Edward Acton, vice-chancellor of UEA, commissioned the review on the school’s future following on from a similar review undertaken in 2002.
He said that “difficult decisions” had to be made after it found that continuing to fund music at UEA may divert resources from, and possibly put at risk, other disciplines.
“In a harsh and increasingly competitive and market-focused environment, that is a step that UEA cannot afford to take,” Professor Acton said.
However, opposition to the decision, which has yet to be ratified by the university’s council, has already started to mount.
A petition launched this week, which has attracted nearly 3,000 signatures to date including that of musician and television presenter Jools Holland, describes the school as a “vital and current part of an inter-institutional community of practice and research”.

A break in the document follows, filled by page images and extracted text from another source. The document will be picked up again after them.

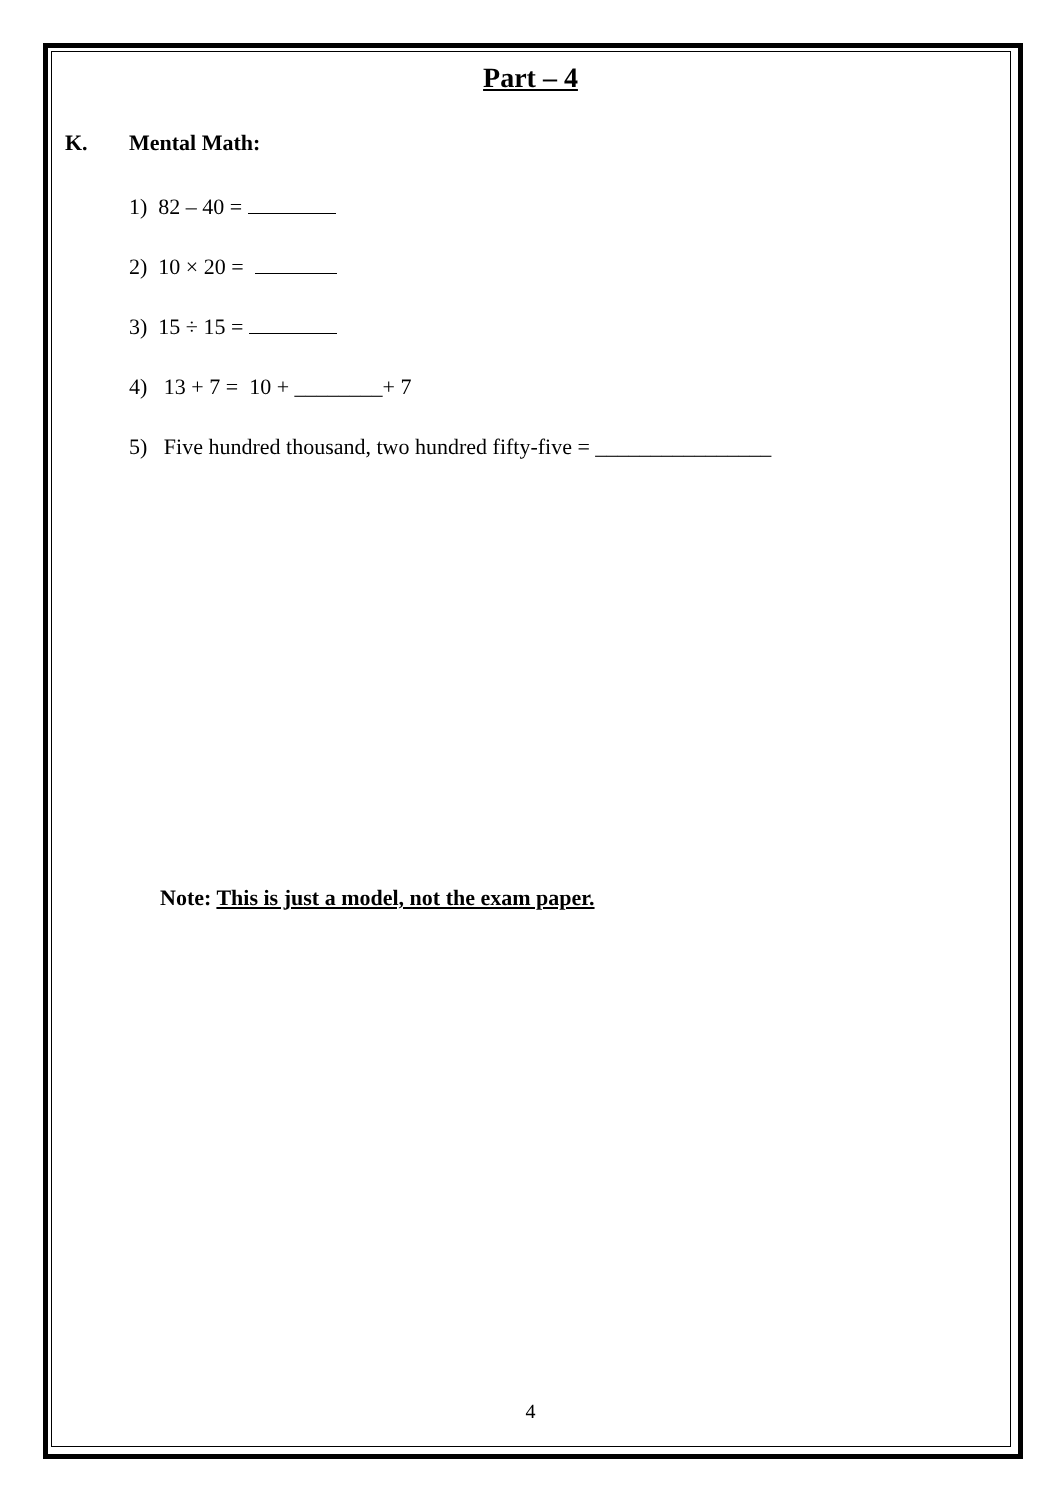Part – 4
K. Mental Math:
1) 82 – 40 =
2) 10 × 20 =
3) 15 ÷ 15 =
4) 13 + 7 = 10 + ________+ 7
5) Five hundred thousand, two hundred fifty-five = ________________
Note: This is just a model, not the exam paper.
4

In a statement, the organisers claimed the UEA review had been a fig leaf to support a “foregone conclusion”.
“The creative and performing arts clearly present administrative and accounting challenges in the current climate,” the statement says.
“Other institutions have met these with creative solutions; instead of commissioning a review to confirm the unsustainability of the status quo, we would ask UEA to think harder about how to do so.”
The School of Music at UEA currently ranks in the top 20 for student satisfaction in the National Student Survey.
Although the school’s RAE scores fell significantly between the 2001 and 2008 exercises, the campaigners claimed that this was “not that surprising” given the introduction of a new degree course and the doubling of the undergraduate intake.
Professor Acton said that, regardless of the council’s decision, UEA was “determined to ensure that current students in the school are strongly supported and are able to complete their studies successfully”.
The recommendations from the report will be presented to UEA’s senate on 9 November. A final decision on the school’s future is expected after a council meeting on 28 November.